Une croisière de luxe au cœur de l’Atlantique s’est transformée en crise sanitaire internationale après l’apparition d’un foyer de hantavirus à bord du navire MV Hondius, poussant l’Organisation mondiale de la santé (OMS) à mobiliser une réponse d’urgence. Parti d’Argentine pour une expédition polaire avant de remonter vers le Cap-Vert, le bateau transporte environ 150 passagers et membres d’équipage, aujourd’hui confinés en mer face à une situation aussi rare qu’inquiétante.
L’alerte a été donnée début avril 2026 lorsque plusieurs passagers ont développé des symptômes atypiques mêlant fièvre, troubles gastro-intestinaux et détresse respiratoire aiguë. Depuis, au moins sept cas confirmés ou suspects ont été identifiés, dont trois décès. Parmi les victimes figurent un couple néerlandais et une ressortissante allemande, tandis qu’un passager britannique reste hospitalisé en soins intensifs en Afrique du Sud.
Face à la gravité de la situation, les autorités du Cap-Vert ont refusé au navire l’autorisation d’accoster, craignant une propagation du virus sur leur territoire. Le bateau est ainsi immobilisé au large, tandis que des équipes médicales spécialisées montent à bord pour effectuer des tests, surveiller les cas suspects et organiser d’éventuelles évacuations sanitaires.
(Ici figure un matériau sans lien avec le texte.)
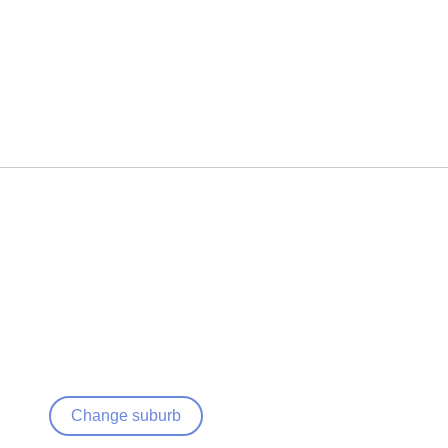
Change suburb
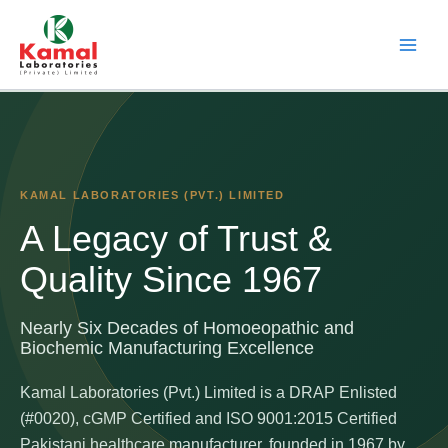
Skip
to
content
KAMAL LABORATORIES (PVT.) LIMITED
A Legacy of Trust &
Quality Since 1967
Nearly Six Decades of Homoeopathic and
Biochemic Manufacturing Excellence
Kamal Laboratories (Pvt.) Limited is a DRAP Enlisted
(#0020), cGMP Certified and ISO 9001:2015 Certified
Pakistani healthcare manufacturer, founded in 1967 by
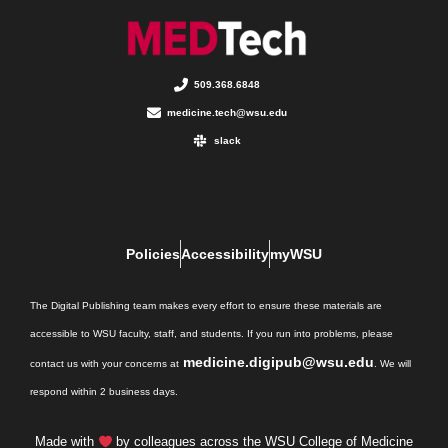
509.368.6848
medicine.tech@wsu.edu
slack
Policies
Accessibility
myWSU
The Digital Publishing team makes every effort to ensure these materials are
accessible to WSU faculty, staff, and students. If you run into problems, please
medicine.digipub@wsu.edu
contact us with your concerns at
. We will
respond within 2 business days.
Made with
by colleagues across the WSU College of Medicine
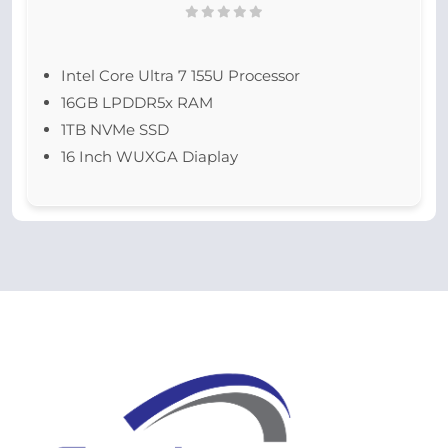
Intel Core Ultra 7 155U Processor
16GB LPDDR5x RAM
1TB NVMe SSD
16 Inch WUXGA Diaplay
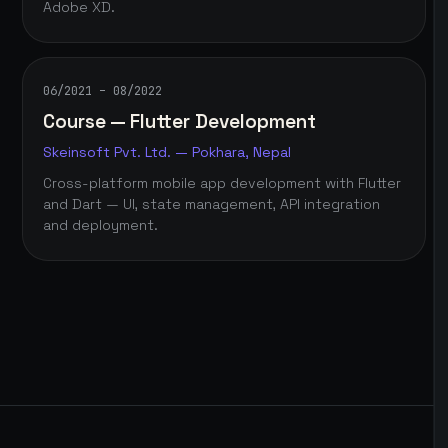
Adobe XD.
06/2021 – 08/2022
Course — Flutter Development
Skeinsoft Pvt. Ltd. — Pokhara, Nepal
Cross-platform mobile app development with Flutter
and Dart — UI, state management, API integration
and deployment.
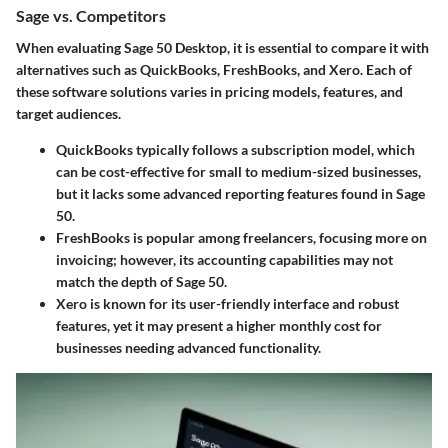
Sage vs. Competitors
When evaluating Sage 50 Desktop, it is essential to compare it with
alternatives such as QuickBooks, FreshBooks, and Xero. Each of
these software solutions varies in
pricing models
, features, and
target audiences.
QuickBooks
typically follows a subscription model, which
can be cost-effective for small to medium-sized businesses,
but it lacks some advanced reporting features found in Sage
50.
FreshBooks
is popular among freelancers, focusing more on
invoicing; however, its accounting capabilities may not
match the depth of Sage 50.
Xero
is known for its user-friendly interface and robust
features, yet it may present a higher monthly cost for
businesses needing advanced functionality.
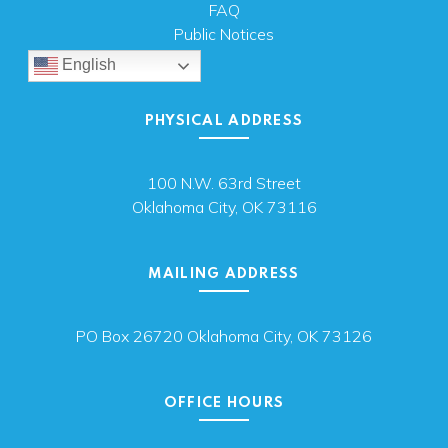
FAQ
Public Notices
English
PHYSICAL ADDRESS
100 N.W. 63rd Street
Oklahoma City, OK 73116
MAILING ADDRESS
PO Box 26720 Oklahoma City, OK 73126
OFFICE HOURS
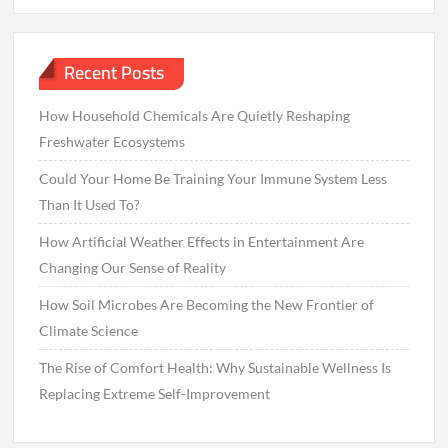
Recent Posts
How Household Chemicals Are Quietly Reshaping
Freshwater Ecosystems
Could Your Home Be Training Your Immune System Less
Than It Used To?
How Artificial Weather Effects in Entertainment Are
Changing Our Sense of Reality
How Soil Microbes Are Becoming the New Frontier of
Climate Science
The Rise of Comfort Health: Why Sustainable Wellness Is
Replacing Extreme Self-Improvement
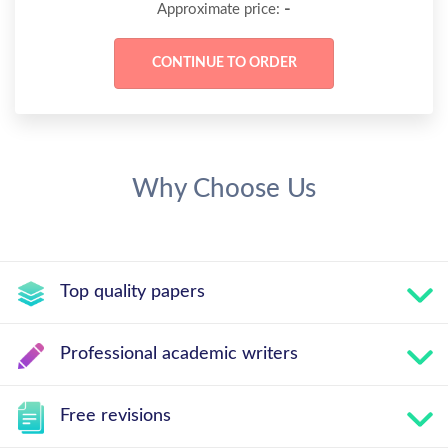
-
Approximate price:
Why Choose Us
Top quality papers
Professional academic writers
Free revisions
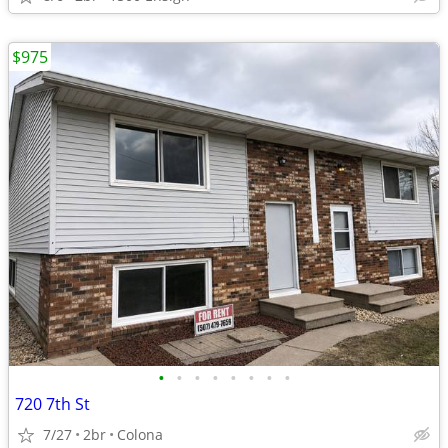
$975
•
•
•
•
•
•
•
•
720 7th St
7/27
2br
Colona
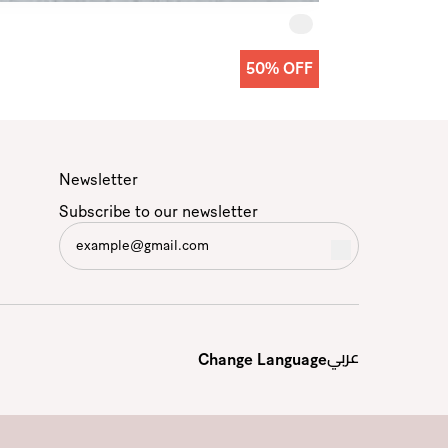
50% OFF
Newsletter
Subscribe to our newsletter
عربي
Change Language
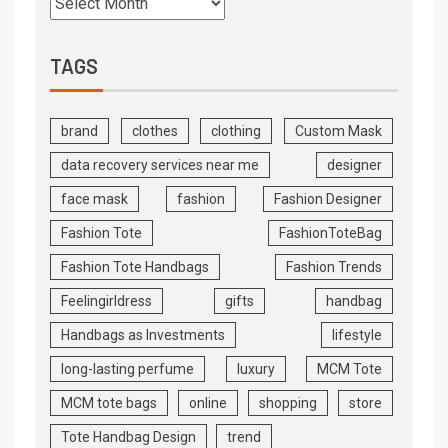
TAGS
brand
clothes
clothing
Custom Mask
data recovery services near me
designer
face mask
fashion
Fashion Designer
Fashion Tote
FashionToteBag
Fashion Tote Handbags
Fashion Trends
Feelingirldress
gifts
handbag
Handbags as Investments
lifestyle
long-lasting perfume
luxury
MCM Tote
MCM tote bags
online
shopping
store
Tote Handbag Design
trend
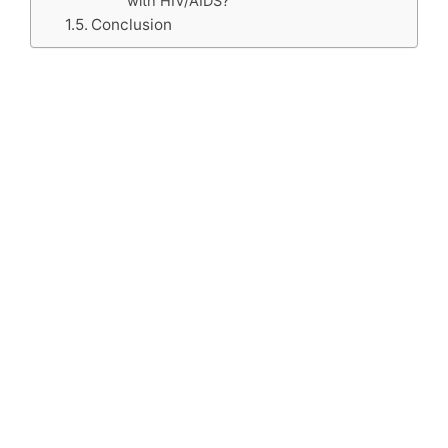
with HIV/AIDS?
Conclusion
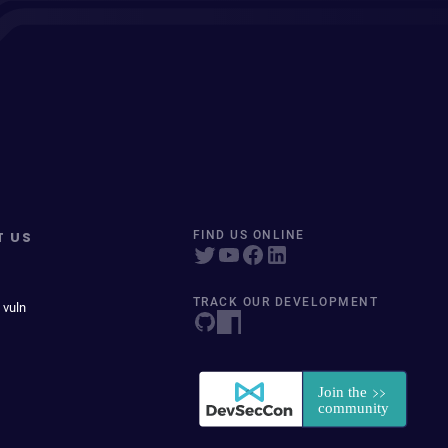
T US
FIND US ONLINE
TRACK OUR DEVELOPMENT
 vuln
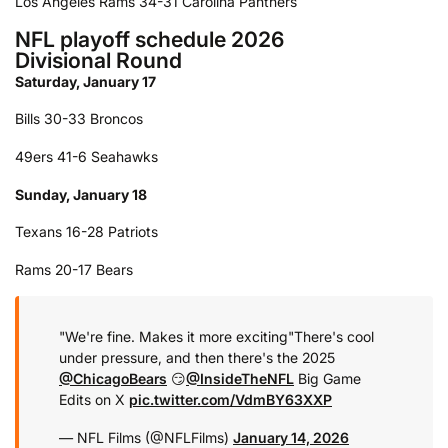
Los Angeles Rams 34-31 Carolina Panthers
NFL playoff schedule 2026
Divisional Round
Saturday, January 17
Bills 30-33 Broncos
49ers 41-6 Seahawks
Sunday, January 18
Texans 16-28 Patriots
Rams 20-17 Bears
"We're fine. Makes it more exciting"
There's cool
under pressure, and then there's the 2025
@ChicagoBears
😏
@InsideTheNFL
Big Game
Edits on X
pic.twitter.com/VdmBY63XXP
— NFL Films (@NFLFilms)
January 14, 2026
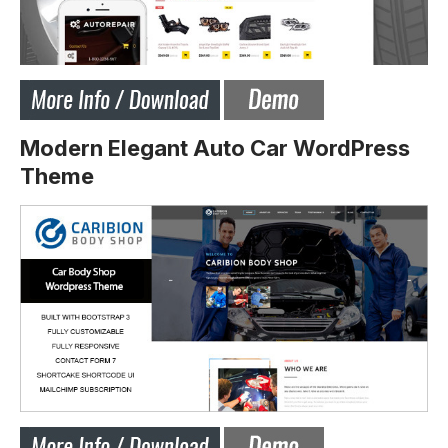
Modern Elegant Auto Car WordPress
Theme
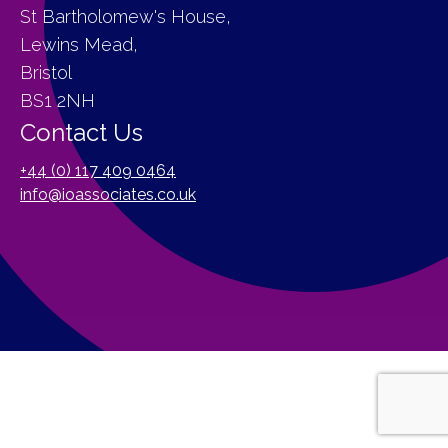
St Bartholomew's House,
Lewins Mead,
Bristol
BS1 2NH
Contact Us
+44 (0) 117 409 0464
info@ioassociates.co.uk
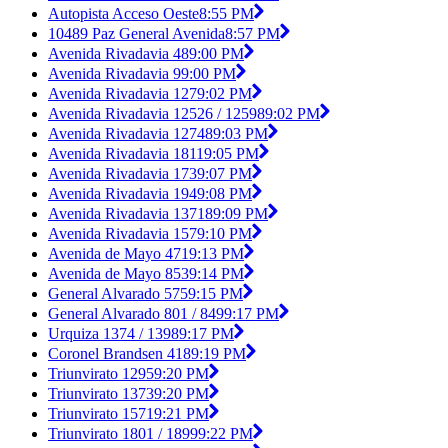
Autopista Acceso Oeste
8:55 PM
10489 Paz General Avenida
8:57 PM
Avenida Rivadavia 48
9:00 PM
Avenida Rivadavia 9
9:00 PM
Avenida Rivadavia 127
9:02 PM
Avenida Rivadavia 12526 / 12598
9:02 PM
Avenida Rivadavia 12748
9:03 PM
Avenida Rivadavia 1811
9:05 PM
Avenida Rivadavia 173
9:07 PM
Avenida Rivadavia 194
9:08 PM
Avenida Rivadavia 13718
9:09 PM
Avenida Rivadavia 157
9:10 PM
Avenida de Mayo 471
9:13 PM
Avenida de Mayo 853
9:14 PM
General Alvarado 575
9:15 PM
General Alvarado 801 / 849
9:17 PM
Urquiza 1374 / 1398
9:17 PM
Coronel Brandsen 418
9:19 PM
Triunvirato 1295
9:20 PM
Triunvirato 1373
9:20 PM
Triunvirato 1571
9:21 PM
Triunvirato 1801 / 1899
9:22 PM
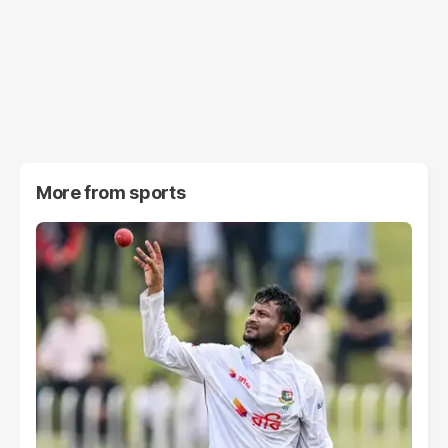
More from
sports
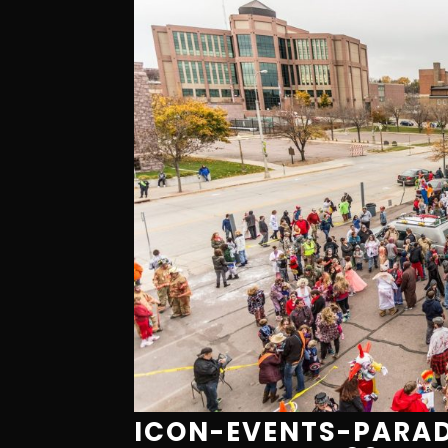
ICON-EVENTS-PARAD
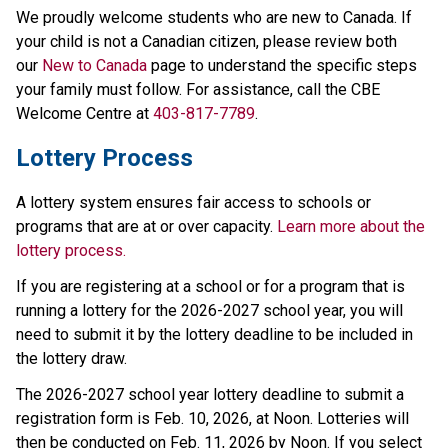
We proudly welcome students who are new to Canada. If 
your child is not a Canadian citizen, please review both 
our 
New to Canada
 page to understand the specific steps 
your family must follow. For assistance, call the CBE 
Welcome Centre at 
403-817-7789
.
Lottery Process
A lottery system ensures fair access to schools or 
programs that are at or over capacity. 
Learn more about the 
lottery process.
If you are registering at a school or for a program that is 
running a lottery for the 2026-2027 school year, you will 
need to submit it by the lottery deadline to be included in 
the lottery draw.
The 2026-2027 school year lottery deadline to submit a 
registration form is Feb. 10, 2026, at Noon. Lotteries will 
then be conducted on Feb. 11, 2026 by Noon. If you select 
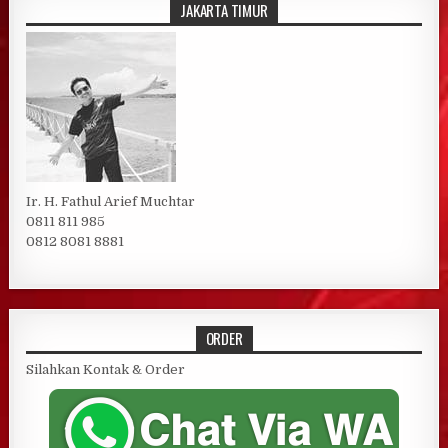
JAKARTA TIMUR
Ir. H. Fathul Arief Muchtar
0811 811 985
0812 8081 8881
ORDER
Silahkan Kontak & Order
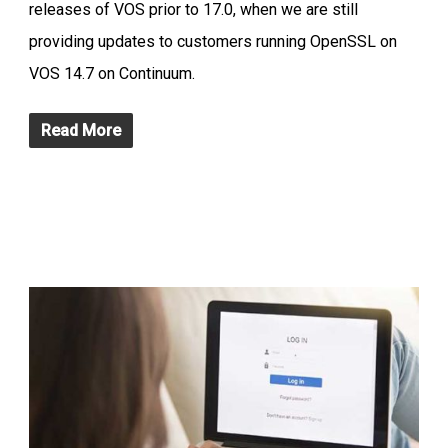
releases of VOS prior to 17.0, when we are still
providing updates to customers running OpenSSL on
VOS 14.7 on Continuum.
Read More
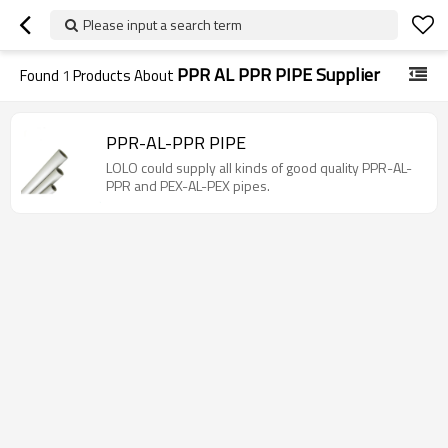
Please input a search term
PPR AL PPR PIPE Supplier
Found
1
Products About
PPR-AL-PPR PIPE
LOLO could supply all kinds of good quality PPR-AL-
PPR and PEX-AL-PEX pipes.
Le hantavirus est une maladie rare généralement transmise à l’homme par contact avec des excréments ou des sécrétions de rongeurs infectés. Cependant, l’OMS suspecte ici un phénomène beaucoup plus inhabituel : une transmission interhumaine. Ce scénario, bien que rare, est associé à une souche particulière appelée « virus Andes », présente en Amérique du Sud et connue pour sa capacité limitée à se transmettre entre individus proches, notamment dans des espaces confinés.
Les premières investigations suggèrent que le virus aurait pu être introduit à bord par un passager déjà infecté avant l’embarquement, possiblement après un séjour en Amérique du Sud. D’autres hypothèses évoquent une contamination lors d’escales sur des îles isolées, où les passagers auraient été exposés à des rongeurs porteurs du virus.
Malgré ces éléments préoccupants, l’OMS se veut rassurante quant au risque global pour la population mondiale. Selon l’organisation, la transmission du hantavirus reste difficile et nécessite généralement des contacts étroits, ce qui limite fortement les risques de propagation à grande échelle. Aucune restriction de voyage n’a été recommandée à ce stade.
Néanmoins, la situation à bord du navire illustre les défis sanitaires posés par les environnements clos et les déplacements internationaux. Les passagers, confinés dans leurs cabines, vivent dans l’angoisse d’une propagation plus large, tandis que les autorités sanitaires poursuivent leurs analyses pour identifier précisément la souche en cause et adapter les mesures de réponse.
Cette crise rappelle également que, même après la pandémie de Covid-19, les navires de croisière restent des espaces vulnérables face aux maladies infectieuses. L’épisode du MV Hondius pourrait ainsi renforcer les protocoles sanitaires internationaux dans le secteur du tourisme maritime, tout en relançant le débat sur la gestion des urgences sanitaires en haute mer.